Source passage START

WASHINGTON – U.S. Senator Bill Cassidy, M.D. (R-LA) led more than 30 colleagues to introduce a resolution calling on the Biden administration to work with Congress to develop a plan to combat the rise in crime and crisis at the southern border. The resolution comes as the nation honors National Police Week.
“If there was ever a time that the American people want to know that the president and Congress are working together to defeat the scourge of crime, the time is now. This resolution is to send the message that combating crime is what we are focused on,” said Dr. Cassidy.
Cassidy is joined by Senators Chuck Grassley (R-IA), John Barrasso (R-WY), Marsha Blackburn (R-TN), Mike Braun (R-IN), John Boozman (R-AR), Shelley Moore Capito (R-WV), John Cornyn (R-TX), Tom Cotton (R-AR), Kevin Cramer (R-ND), Mike Crapo (R-ID), Ted Cruz (R-TX), Steve Daines (R-MT), Joni Ernst (R-IA), Bill Hagerty (R-TN), John Hoeven (R-ND), Cindy Hyde-Smith (R-MS), Ron Johnson (R-WI), John Kennedy (R-LA), James Lankford (R-OK), Cynthia Lummis (R-WY), Roger Marshall (R-KS), Rob Portman (R-OH), Jim Risch (R-ID), Mitt Romney (R-UT), Mike Rounds (R-SD), Marco Rubio (R-FL), Ben Sasse (R-NE), Rick Scott (R-FL), Tim Scott (R-SC), Dan Sullivan (R-AK), Thom Tillis (R-NC), Roger Wicker (R-MS), Deb Fischer (R-NE), Jim Inhofe (R-OK), and Todd Young (R-IN).
Read the full resolution here or below.

Source passage END
Working data START

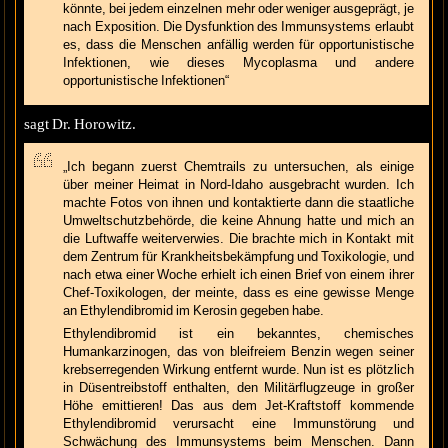
könnte, bei jedem einzelnen mehr oder weniger ausgeprägt, je
nach Exposition. Die Dysfunktion des Immunsystems erlaubt
es, dass die Menschen anfällig werden für opportunistische
Infektionen, wie dieses Mycoplasma und andere
opportunistische Infektionen“
sagt Dr. Horowitz.
„Ich begann zuerst Chemtrails zu untersuchen, als einige
über meiner Heimat in Nord-Idaho ausgebracht wurden. Ich
machte Fotos von ihnen und kontaktierte dann die staatliche
Umweltschutzbehörde, die keine Ahnung hatte und mich an
die Luftwaffe weiterverwies. Die brachte mich in Kontakt mit
dem Zentrum für Krankheitsbekämpfung und Toxikologie, und
nach etwa einer Woche erhielt ich einen Brief von einem ihrer
Chef-Toxikologen, der meinte, dass es eine gewisse Menge
an Ethylendibromid im Kerosin gegeben habe.
Ethylendibromid ist ein bekanntes, chemisches
Humankarzinogen, das von bleifreiem Benzin wegen seiner
krebserregenden Wirkung entfernt wurde. Nun ist es plötzlich
in Düsentreibstoff enthalten, den Militärflugzeuge in großer
Höhe emittieren! Das aus dem Jet-Kraftstoff kommende
Ethylendibromid verursacht eine Immunstörung und
Schwächung des Immunsystems beim Menschen. Dann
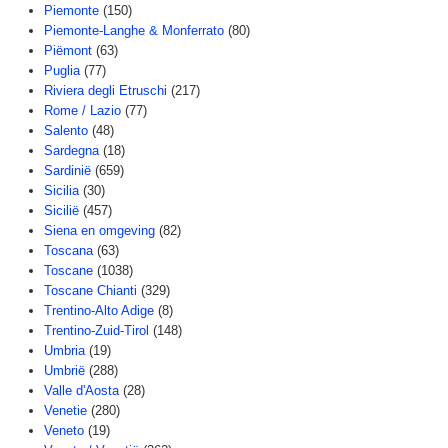
Piemonte
(150)
Piemonte-Langhe & Monferrato
(80)
Piëmont
(63)
Puglia
(77)
Riviera degli Etruschi
(217)
Rome / Lazio
(77)
Salento
(48)
Sardegna
(18)
Sardinië
(659)
Sicilia
(30)
Sicilië
(457)
Siena en omgeving
(82)
Toscana
(63)
Toscane
(1038)
Toscane Chianti
(329)
Trentino-Alto Adige
(8)
Trentino-Zuid-Tirol
(148)
Umbria
(19)
Umbrië
(288)
Valle d'Aosta
(28)
Venetie
(280)
Veneto
(19)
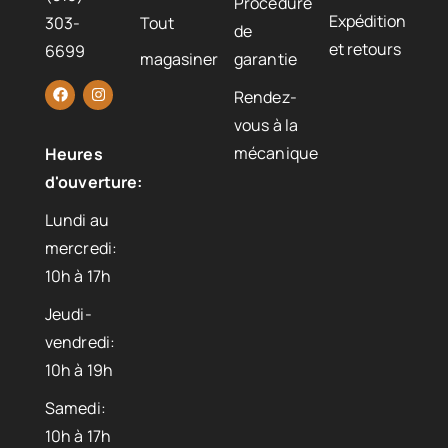
Procédure
Expédition
303-
Tout
de
et retours
6699
magasiner
garantie
Rendez-
vous à la
mécanique
Heures
d'ouverture:
Lundi au
mercredi:
10h à 17h
Jeudi-
vendredi:
10h à 19h
Samedi:
10h à 17h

Working data END

Instructions:
• 1. Which observance does the nation mark at the time the crime resolution in the press release is introduced?
• 2. Duplicate everything in the entries from their start down through the line containing "Schwächung des Immunsystems", omitting the pictures.

Answers in order:
• 1. National Police Week.

• 2.
könnte, bei jedem einzelnen mehr oder weniger ausgeprägt, je
nach Exposition. Die Dysfunktion des Immunsystems erlaubt
es, dass die Menschen anfällig werden für opportunistische
Infektionen, wie dieses Mycoplasma und andere
opportunistische Infektionen“
sagt Dr. Horowitz.
„Ich begann zuerst Chemtrails zu untersuchen, als einige
über meiner Heimat in Nord-Idaho ausgebracht wurden. Ich
machte Fotos von ihnen und kontaktierte dann die staatliche
Umweltschutzbehörde, die keine Ahnung hatte und mich an
die Luftwaffe weiterverwies. Die brachte mich in Kontakt mit
dem Zentrum für Krankheitsbekämpfung und Toxikologie, und
nach etwa einer Woche erhielt ich einen Brief von einem ihrer
Chef-Toxikologen, der meinte, dass es eine gewisse Menge
an Ethylendibromid im Kerosin gegeben habe.
Ethylendibromid ist ein bekanntes, chemisches
Humankarzinogen, das von bleifreiem Benzin wegen seiner
krebserregenden Wirkung entfernt wurde. Nun ist es plötzlich
in Düsentreibstoff enthalten, den Militärflugzeuge in großer
Höhe emittieren! Das aus dem Jet-Kraftstoff kommende
Ethylendibromid verursacht eine Immunstörung und
Schwächung des Immunsystems beim Menschen. Dann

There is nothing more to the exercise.